Y a raíz de esta muerte, cuya realidad debería ser la única realidad incontestable para comprender y justificar la raíz y naturaleza de la fiesta brava (los toros pueden matar a los toreros, riesgo sin el cual ninguna otra consideración tiene mérito), se darán de nuevo las discusiones y polémicas sobre la tauromaquia, su vigencia, su crueldad, su anacronismo y demás.

Obviamente esta columna no participará de ellas.

Quien abomine de todo este circo, bien se lo haya. Defiendan los animalistas a los animales; comprendan –quienes quieran y puedan–, el resto.

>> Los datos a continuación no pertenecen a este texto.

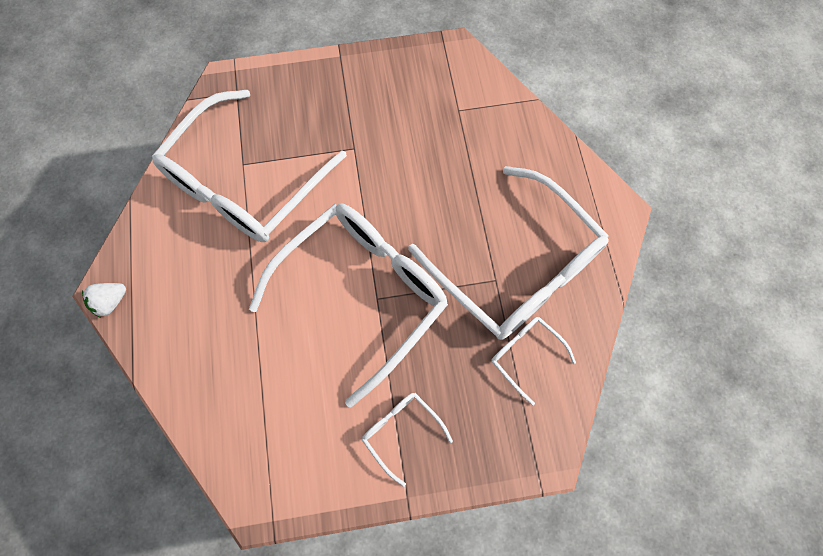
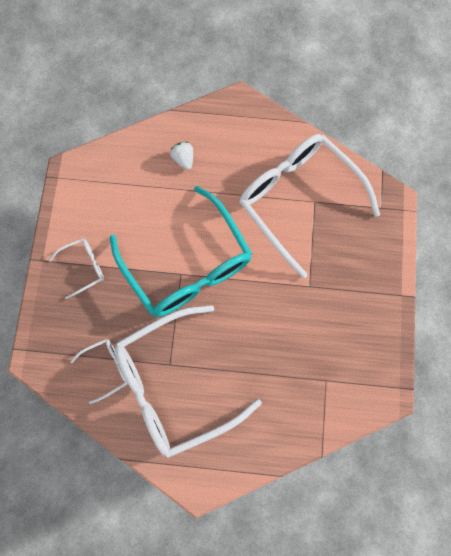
camera: 105 degrees right, 5 degrees up
white strawberry [82,283,126,318] -> white strawberry moved to [170,142,193,170]
white glasses [249,204,448,407] -> turquoise glasses [110,186,252,317]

Hoy Fandiño es una sombra más en el panteón de los toreros. Y alguien podrá decir ante su cadáver: nada de lo humano me es ajeno. Ni los toros.

FIFA

A fin de cuentas la corrección política se ha impuesto: los árbitros podrán suspender los juegos de futbol cuando alguien desde la tribuna cometa actos de discriminación (un coro pícaro y jocoso es así considerado), como gritarle de manera colectiva, “puuutoooo” al portero del equipo rival, costumbre tan mexicana como cantar el cielito lindo en los estadios.

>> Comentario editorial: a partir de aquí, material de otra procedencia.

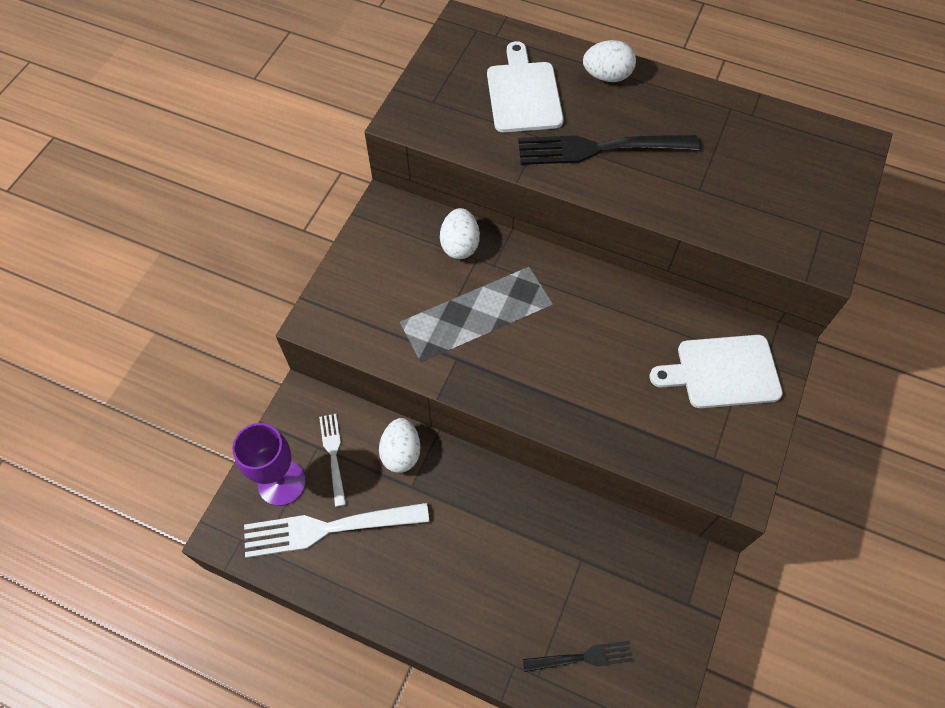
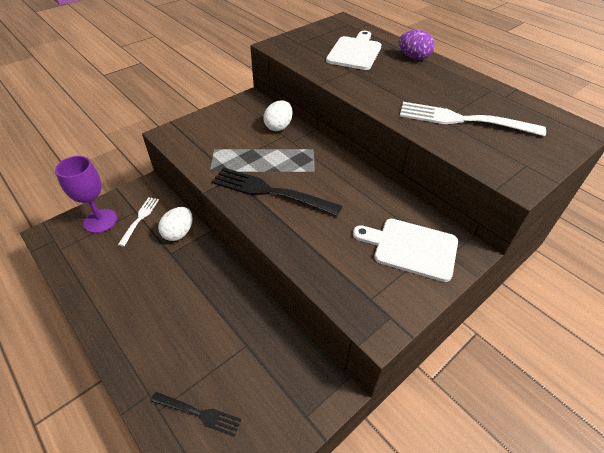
camera: 25 degrees right, 15 degrees down
white fork [244,502,429,558] -> white fork moved to [400,102,546,136]
black fork [518,135,699,165] -> black fork moved to [211,167,342,216]
white egg [583,40,636,82] -> purple egg [399,30,435,60]

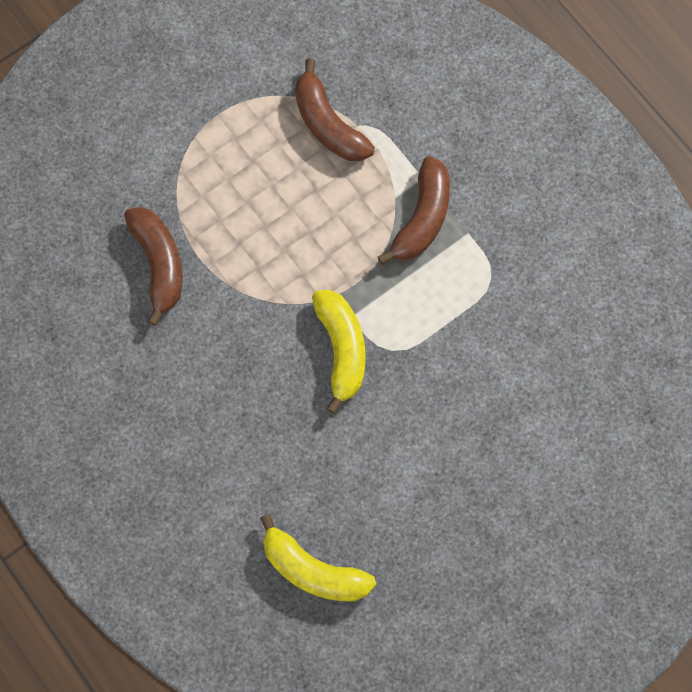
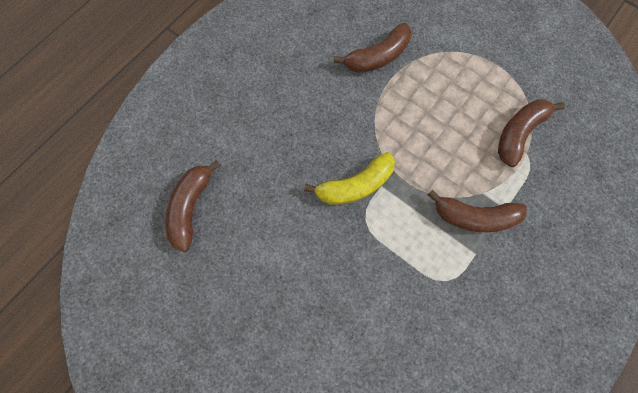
camera: 75 degrees right, 0 degrees up
yellow banana [260,514,376,601] -> brown banana [165,160,221,252]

La hipocresía de la FIFA no tiene límite: han corrompido el deporte, han subastado sedes, han robado dinero, se han aliado a gobiernos para lavarle la cara a dictaduras (como hicieron con los milicos argentinos); pero se escandalizan con un grito inocuo y hasta cierto punto simplón.

No es, como decía Ángel Fernández, «el juego del hombre”. Ahora es el juego de las apariencias del buen comportamiento. Ni modo.